What is surprising is Walters’ choice to appoint a far-right TikTok star to a government committee given Oklahoma Gov. Kevin Stitt’s (R) hard-line stance against TikTok. State Rep. Mark McBride, a Republican like Walters, told the Oklahoman he was “shocked that any Oklahoma official would appoint someone to oversee content curation in Oklahoma Schools who gained fame by using a social media platform controlled by the Communist Chinese Party.” McBride pointed out that “last year Gov. Stitt rightly banned the use of TikTok by state employees and agencies and I do not believe we should be promoting influencers platformed by the CCP to positions in our agencies.” To be clear, Raichik is no longer active on TikTok after being banned in 2022, but Libs of TikTok remains active on Twitter and Meta.

Asked for comment, Matt Langton, a senior adviser in the state Education Department, shrugged McBride’s comments off in a statement shared with Jezebel. “McBride, like most liberals, fears transparency in schools. Attacking fierce defenders like Walters and Raichik is a typical ploy from the left,” Langton said of the Republican state legislator. “McBride finds any way to defend pornographic books in schools at the bidding of the woke unions.” The “pornographic books” in question, of course, are any books that even just reference LGBTQ identity.
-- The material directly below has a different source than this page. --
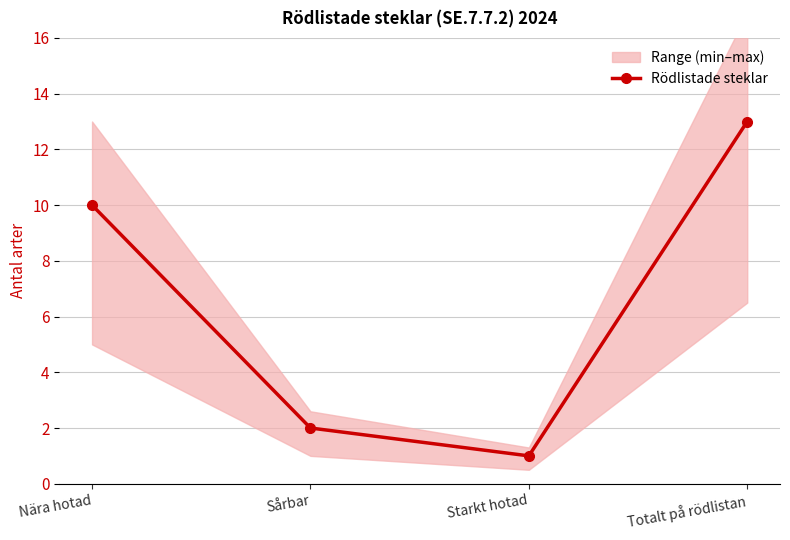

What is the sum of the values at Totalt på rödlistan and Sårbar?

15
Other than McBride, conservatives will probably be thrilled by Libs of TikTok’s appointment to a state government committee that helps determine which books to ban from public schools. That just shows how none of them are as concerned with children’s safety as they claim to be—anyone who actually cares about keeping schools safe wouldn’t welcome someone like Raichik to any position of authority anywhere, let alone a classroom.